By Onni Gust (University of Nottingham)
I am writing this response in the uncomfortable and over-lit departure gate of Chicago O’Hare’s international airport, heading back to the UK from the NACBS conference, and from a state, Illinois, that I once fleetingly and ambivalently called ‘home’. This seems like an apt place to be reflecting on Ellen Smith and Liz Egan’s generous readings of, and insightful responses to, Unhomely Empire.
As so many of us know from our own lived experiences and feelings of non-belonging or un-belonging, ‘home’ is a messy concept; difficult to pin down in the present, haunted by the past. I began the research for Unhomely Empire in the context of debates about multi-culturalism and Britishness that were taking place in the early 2000s. Looking back from the perspective of today’s intensification of racism and xenophobia, it feels almost incredible that ‘multi-culturalism’ was a mainstream political and social aspiration. However, there were many limitations to the ways that ‘multiculturalism’ was being enacted in British politics and society.[1] ‘Multi-culturalism’ rested on tolerance rather than acceptance of difference, it failed to decentre whiteness and left intact the idea that ‘Britishness’ is synonymous, or at least primarily, about white, English men. By examining the construction of belonging amongst British imperial elites, Unhomely Empire sought to contribute to debates around the meaning of British national identity and to the decentring of whiteness.
As both Ellen and Liz note, my method of reading across different imperial sites and showing how ideas circulated, as well as the focus on individual biographies, owes much to the work of Catherine Hall, Kathleen Wilson, and others who pioneered the ‘New Imperial History’.[2] Unhomely Empire was also a response to the historiography of Enlightenment and a dialogue with the work of Jennifer Pitts, Uday Singh Metha, and Silvia Sebastiani.[3] I hoped to expand on their discussions of the relationship between Enlightenment thought, race and imperial expansion, but also to show how these intellectual debates informed, and were informed by, thinkers’ social and cultural lives across Empire.
In their reflections, both Ellen and Liz’s question the extent to which the construction and circulation of a hegemonic discourse of ‘home’ permeated beyond the elite literati that is the focus of the book.

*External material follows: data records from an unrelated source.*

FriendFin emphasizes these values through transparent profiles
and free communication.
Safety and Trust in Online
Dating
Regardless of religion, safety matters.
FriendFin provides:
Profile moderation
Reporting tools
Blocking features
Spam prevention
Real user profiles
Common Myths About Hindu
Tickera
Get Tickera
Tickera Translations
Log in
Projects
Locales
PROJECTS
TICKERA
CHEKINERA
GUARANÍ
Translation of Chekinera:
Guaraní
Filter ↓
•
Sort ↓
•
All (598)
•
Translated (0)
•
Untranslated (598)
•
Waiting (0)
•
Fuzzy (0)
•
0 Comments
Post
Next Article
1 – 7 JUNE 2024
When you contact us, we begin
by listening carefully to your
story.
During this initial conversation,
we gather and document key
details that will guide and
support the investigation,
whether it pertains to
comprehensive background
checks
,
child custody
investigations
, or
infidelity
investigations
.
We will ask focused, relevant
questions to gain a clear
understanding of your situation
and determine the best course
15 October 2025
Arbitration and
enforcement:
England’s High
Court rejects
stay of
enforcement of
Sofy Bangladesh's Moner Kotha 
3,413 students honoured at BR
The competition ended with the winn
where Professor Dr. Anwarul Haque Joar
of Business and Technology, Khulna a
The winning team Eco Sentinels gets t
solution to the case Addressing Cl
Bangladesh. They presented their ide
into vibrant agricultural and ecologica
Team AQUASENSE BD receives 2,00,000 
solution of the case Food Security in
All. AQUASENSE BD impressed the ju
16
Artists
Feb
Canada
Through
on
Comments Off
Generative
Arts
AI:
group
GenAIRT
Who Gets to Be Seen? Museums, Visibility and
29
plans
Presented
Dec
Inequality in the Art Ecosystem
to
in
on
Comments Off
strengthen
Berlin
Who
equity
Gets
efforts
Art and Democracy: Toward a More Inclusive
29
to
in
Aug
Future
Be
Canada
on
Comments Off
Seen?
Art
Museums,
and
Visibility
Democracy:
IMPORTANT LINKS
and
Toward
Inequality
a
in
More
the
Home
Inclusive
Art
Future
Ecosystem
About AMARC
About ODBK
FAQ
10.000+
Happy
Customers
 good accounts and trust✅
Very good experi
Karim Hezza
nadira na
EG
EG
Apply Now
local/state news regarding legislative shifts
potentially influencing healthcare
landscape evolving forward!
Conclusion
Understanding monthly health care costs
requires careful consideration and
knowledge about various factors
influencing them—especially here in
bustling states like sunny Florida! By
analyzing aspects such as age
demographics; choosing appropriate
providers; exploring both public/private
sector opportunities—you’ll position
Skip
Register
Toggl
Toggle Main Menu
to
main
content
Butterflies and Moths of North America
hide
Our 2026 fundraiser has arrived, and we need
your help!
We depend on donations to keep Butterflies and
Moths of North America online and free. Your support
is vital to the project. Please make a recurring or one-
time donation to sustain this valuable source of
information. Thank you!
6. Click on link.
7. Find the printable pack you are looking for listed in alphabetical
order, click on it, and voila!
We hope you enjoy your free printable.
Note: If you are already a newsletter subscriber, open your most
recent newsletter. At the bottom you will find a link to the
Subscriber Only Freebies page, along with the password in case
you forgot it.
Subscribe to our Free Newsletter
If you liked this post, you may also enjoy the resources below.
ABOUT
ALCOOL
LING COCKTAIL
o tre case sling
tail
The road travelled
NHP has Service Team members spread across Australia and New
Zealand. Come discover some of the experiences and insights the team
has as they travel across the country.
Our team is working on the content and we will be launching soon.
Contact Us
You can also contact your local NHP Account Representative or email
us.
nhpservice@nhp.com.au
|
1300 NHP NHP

What does this discourse have to do with the lascar on board the merchant ship, to an ayah accompanying British imperial families ‘home’ to Britain, or to free-coloured men (and women?) campaigning for their rights as British subjects? It would be incredible, and not totally inconceivable given the wealth of new research on Black Britain and the Black Atlantic, to find a diary in which an enslaved African talked of her sense of ‘home’ or to find evidence of a small mission in South India using Edgeworth’s Popular Tales to teach morality to their congregation. Yet even without this evidence, I think the hegemony of these elite ideas of ‘home’ and ‘exile’, and their constitution through whiteness, is palpable by the mid nineteenth century. It is the foundation for justifications for the criminalization of ‘wandering tribes’ in India and for the annihilation of Native American people; to represent people as lacking a sense of belonging to ‘home’ is a powerful means of othering. The idea that settlement and civilization are synonymous remains with us today, evidenced by the horrific perception and treatment of Roma and Gypsy people in the UK. The use of ‘migrant’ to refuse sympathy and rights to those seeking refuge in Britain is evidence of the enduring power of this discourse of belonging to dehumanize.
In my somewhat accidental and angst-ridden meanderings towards becoming a historian, however, I never imagined that I would dedicate so much of my labour and emotional energy to elite, white men. How depressing to have spent nearly a quarter of my life thinking with and about people who believed themselves superior to everybody else, entitled to exploit people’s labour and to claim the world’s resources! And yet I think it is important to understand the intimate workings of power. What I hope to have shown in Unhomely Empire is that this imperial literati were themselves caught-up in hierarchies and structures that they could not control and that the narrow vision of ‘home’ that they put forward was itself contingent upon their own insecurity within those structures. This is not to excuse them their racism, or the radical power differentials from which they benefited, or violence of the conquest in which they were deeply complicit. Rather, it is a reminder to us all to think about both the positions of power that we occupy, to be aware of the hegemonic discourses that shape us, and to use that awareness to resist and to build alternative and more capacious ways of belonging that will allow all of us to thrive.
[1] See for example, Tariq Madood, ‘Multiculturalism, Secularism and the State’, Critical Review of International Social and Political Philosophy, 1/3 (1998), pp.79-97.
[2] Kathleen Wilson’s A New Imperial History: culture, identity and modernity in Britain and the Empire, 1660-1840 (Cambridge, 2004).
[3] Jennifer Pitts, A Turn to Empire: the rise of imperial liberalism in Britain and France (Princeton, 2006); Uday Singh Mehta, Liberalism and Empire: A study in ninteenth-century British liberal thought (Chicago, 1999); Silvia Sebastiani, The Scottish Enlightenment: race, gender and the limits of progress (New York, 2013).